• YANG HARUS DIKERJAKAN: Dalam teks bacaan di bawah tentang dasar pemikiran maritim A B Lapian, kapan dan di universitas mana Lapian menyampaikan pidato pengukuhan guru besar luar biasanya yang berjudul "Sejarah Nusantara Sejarah Bahari"?

Maritim Indonesia: Dasar Pemikiran A B Lapian
Dasar Pemikiran A B Lapian – Dulu Inggris dikenal sebagai “Raja Laut”, armadanya begitu superior, saking luas wilayah kekuasaannya, tak heran bila muncul semboyan “Inggris”, negara di mana matahari tidak pernah terbit dan tenggelam.” Mereka sadar bahwa hanya dengan memanfaatkan kondisi geografis (laut) semaksimal mungkin plus kerja keras, kejayaan bisa diraih.
Berabad-abad silam kerajaan-kerajaan di Nusantara juga menyadari pentingnya laut sebagai penghubung dengan wilayah-wilayah lain. Laut juga membuka cakrawala pemikiran mereka. Informasi dan ilmu pengetahuan dari dunia luar, atau sebaliknya, masuk melalui laut. Kejayaan Sriwijaya, Majapahit, Malaka, Makassar, Ternate, Tidore, Samudera Pasai, atau Demak, misalnya, tak lepas dari pemahaman mereka akan laut.
Namun, seiring tenggelamnya kerajaan-kerajaan maritim, budaya maritim seakan sirna. Fokus perhatian beralih ke daratan, hingga kini. Laut terabaikan. Padahal, “jika berbicara tentang sejarah Nusantara, mau tak mau aspek kelautan patut diperhatikan,” tulis AB Lapian dalam naskah pidato pengukuhan guru besar luar biasanya, “Sejarah Nusantara Sejarah Bahari”, di Universitas Indonesia pada 4 Maret 1992.
Tanpa memperhatikan aspek maritim, lanjutnya, sejarah Nusantara hanya berkisar pada pulau yang terpisah-pisah. “Dengan demikian ada bagian yang besar dari pengalaman dan kegiatan penduduk Nusantara di masa lampau yang lolos dari pengamatan dan penelitian sejarawan bangsa kita,” tulis Lapian dalam Orang Laut, Bajak Laut, Raja Laut: Sejarah Kawasan Laut Sulawesi Abad XIX.
Kajian tentang sejarah maritim pertama kali dipelopori oleh Fernand Braudel dengan karya klasiknya The Mediteranean and The Mediteranean World in the age of Philip II yang mengkaji tentang sejara laut tengah. Tokoh annals school inilah yang memperkenalkan apa yang disebut sebagai total history. Karyanya tentang Laut Tengah menandai awal berkembangnya sejarah structural yang memberi perhatian kepada pengaruh aspek geografis terhadap kebudayaan dan ekonomi suatu masyarakat.

• BAGIAN DATA:
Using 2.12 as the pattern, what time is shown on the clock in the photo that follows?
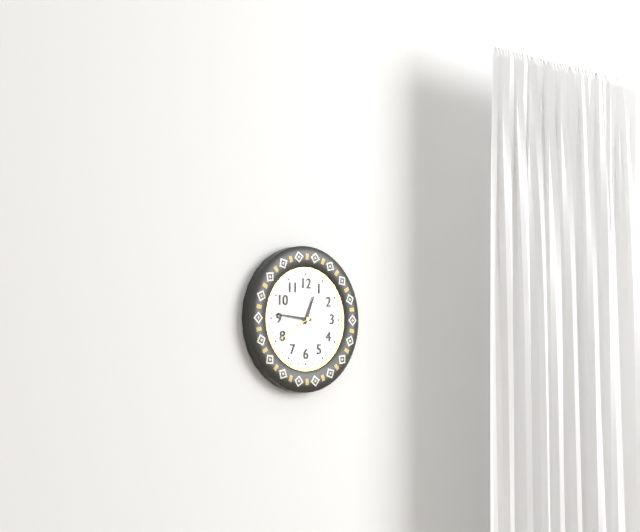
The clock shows 12.46
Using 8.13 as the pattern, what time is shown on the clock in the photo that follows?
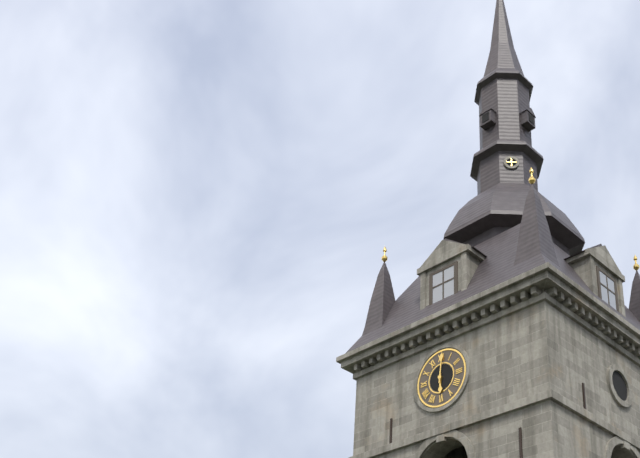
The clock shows 6.01
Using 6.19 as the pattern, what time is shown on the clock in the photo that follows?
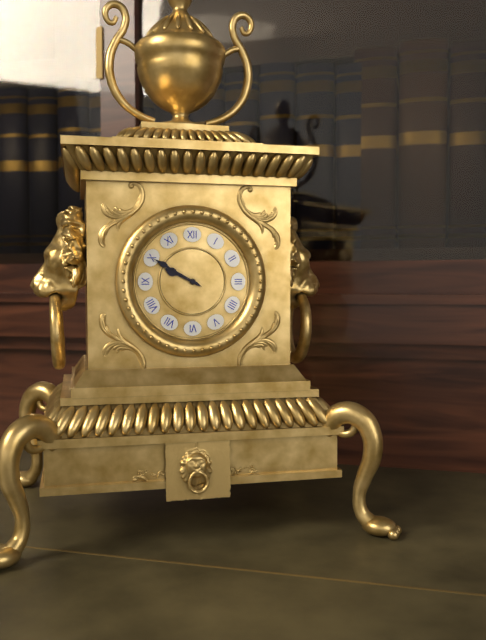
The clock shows 9.50
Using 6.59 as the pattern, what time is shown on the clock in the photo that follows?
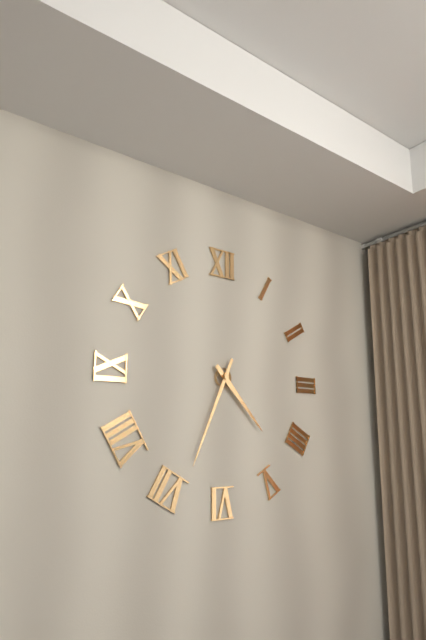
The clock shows 4.34
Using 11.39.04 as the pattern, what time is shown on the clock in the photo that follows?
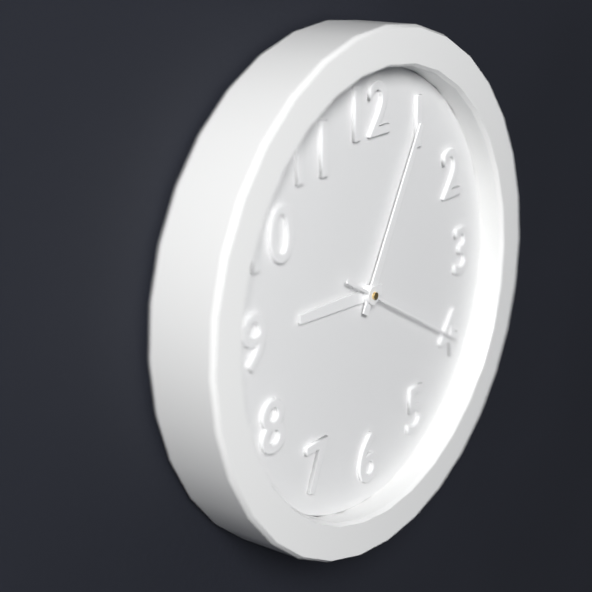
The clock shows 9.05.20
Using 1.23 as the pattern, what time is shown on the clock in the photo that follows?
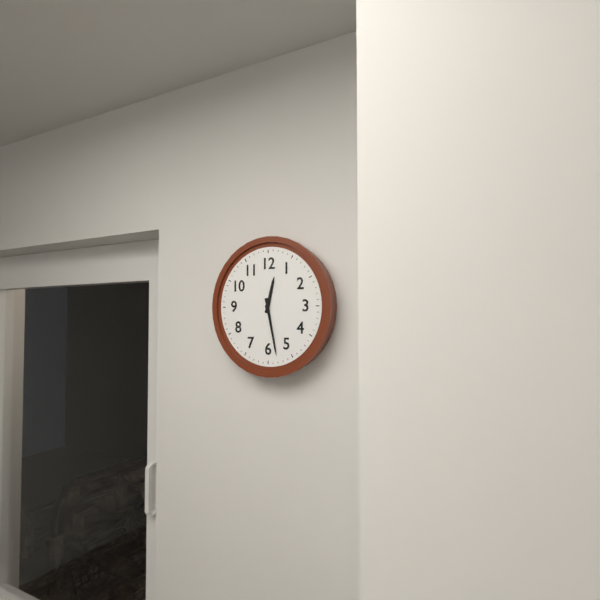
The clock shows 12.28
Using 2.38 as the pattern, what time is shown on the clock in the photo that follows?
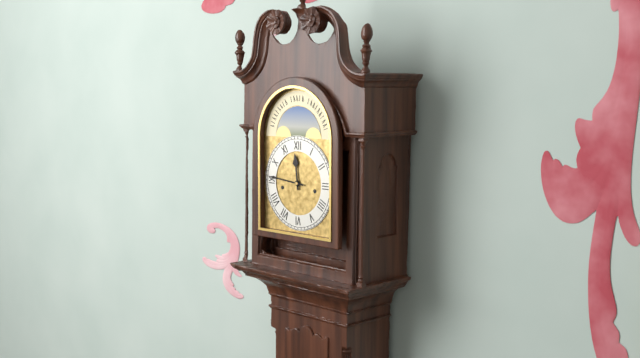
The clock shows 11.46
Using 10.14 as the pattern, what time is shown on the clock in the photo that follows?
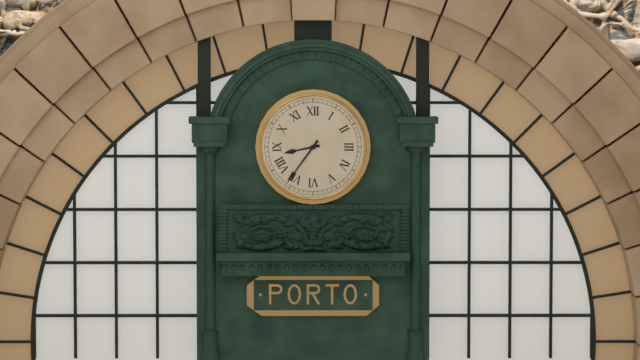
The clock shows 8.36
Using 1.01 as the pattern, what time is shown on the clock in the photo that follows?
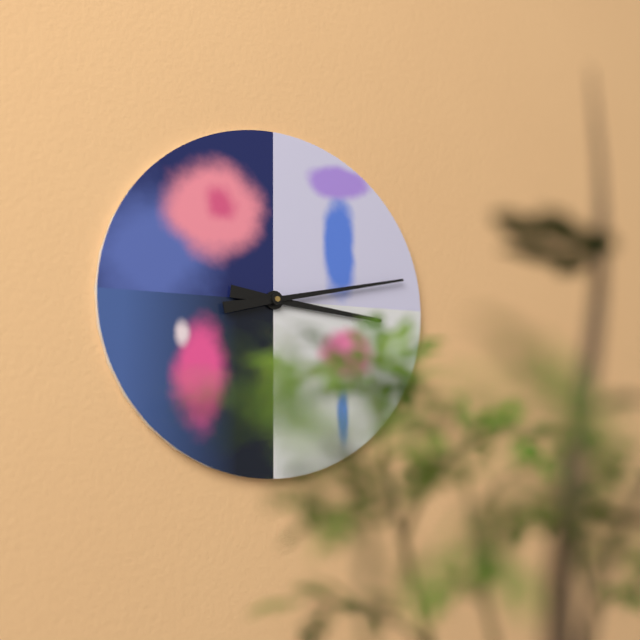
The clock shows 3.13
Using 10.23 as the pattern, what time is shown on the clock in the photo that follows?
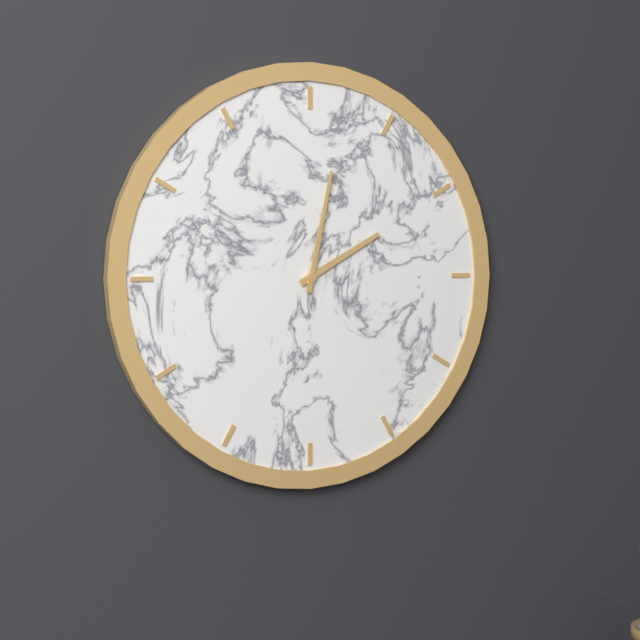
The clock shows 2.02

• PENYELESAIAN SOAL: Pada 4 Maret 1992 di Universitas Indonesia.